• Tareas a realizar:
• A. Enumere todos los nombres propios de lugares geográficos que se mencionan en el texto extraído.
• B. Reproduzca sin cambios el fragmento del texto extraído que comienza con "Fue un privilegio" y continúa hasta "seguir contando historias.".

• Texto extraído:
···

Fue un privilegio conocer de cerca la vida de Víctor a través de más de 250 fotografías que su sobrino Fernando me entregó. Cada imagen es una historia en sí misma, una serie que retrata su vida, su cotidianidad y sus alegrías. Se puede percibir cuáles estaban pegadas en sus paredes, las más cercanas y queridas aún tienen marcas de cinta adhesiva. Ahora todas están resguardas en un fólder transparente, listas para seguir contando historias.
LA PARTIDA DE ‘ANA’
Víctor murió el lunes 16 de diciembre de 2024, la causa fue una enfermedad renal crónica, además padecía diabetes. Ese fue el último dato que me escribió Fernando. Entonces pensé que ya era ahora de visitar a ‘Ana’, algo que debí hacer hace mucho tiempo.
Emprendí el camino hacia Chicani. Primero llegué a Samapa, en Pampahasi, donde, en una esquina, esperan los minibuses que van hacia Chicani. Subí a uno; el trayecto dura unos 20 minutos. Los choferes conocen bien a sus pasajeros, así que le pregunté al conductor si conocía a Víctor, a quien todos llamaban ‘Ana’. Me respondió que sí, que había fallecido recientemente. Me dijo que era muy conocido en el barrio por bailar como awila y que era una buena persona. También me indicó que tenía un puesto de comida en la esquina de la plaza.
FOTOS: ARCHIVO DE VÍCTOR VARGAS RAMOS, CUSTODIADA POR EL ARCHIVO Q´IWA. GENTILEZA FERNANDO LADISLAO GIL
Agradecido, bajo del minibús con el corazón cargado de emoción. Guiado por las voces del barrio, me dirijo al camposanto: “Bajas directo y doblas a la izquierda hasta llegar al cementerio”, me habían indicado. Era temprano, un sábado después del Viernes Santo, y las calles estaban vacías, era feriado, se entiende.

···

• Bloque de datos:
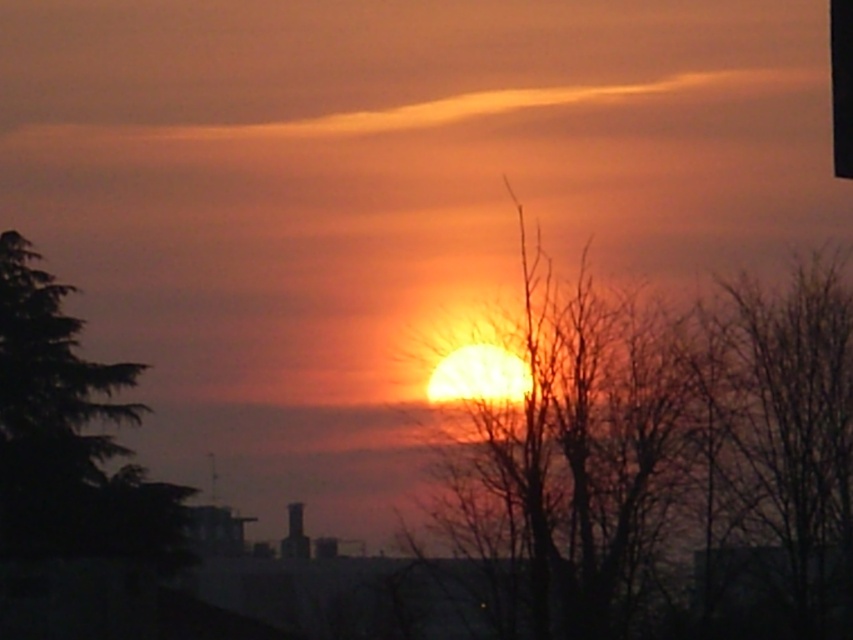
You are an artist sketching the sunset scene. You want to draw the bare branches at right and green leafy tree at left accurately. Which object should you sketch first to maintain depth perspective?

You should sketch the bare branches at right first because they are closer to the viewer than the green leafy tree at left, so they should be drawn in front to maintain proper depth perspective.

You are observing the sunset scene and notice the bare branches at right. Based on their position, can you determine if they are closer to the horizon or further away from it?

The bare branches at right are located at point (778,456), which places them closer to the horizon since their coordinates are near the lower part of the image frame.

···

• Respuestas del ejercicio:
• A. Chicani, Samapa, Pampahasi

• B.
Fue un privilegio conocer de cerca la vida de Víctor a través de más de 250 fotografías que su sobrino Fernando me entregó. Cada imagen es una historia en sí misma, una serie que retrata su vida, su cotidianidad y sus alegrías. Se puede percibir cuáles estaban pegadas en sus paredes, las más cercanas y queridas aún tienen marcas de cinta adhesiva. Ahora todas están resguardas en un fólder transparente, listas para seguir contando historias.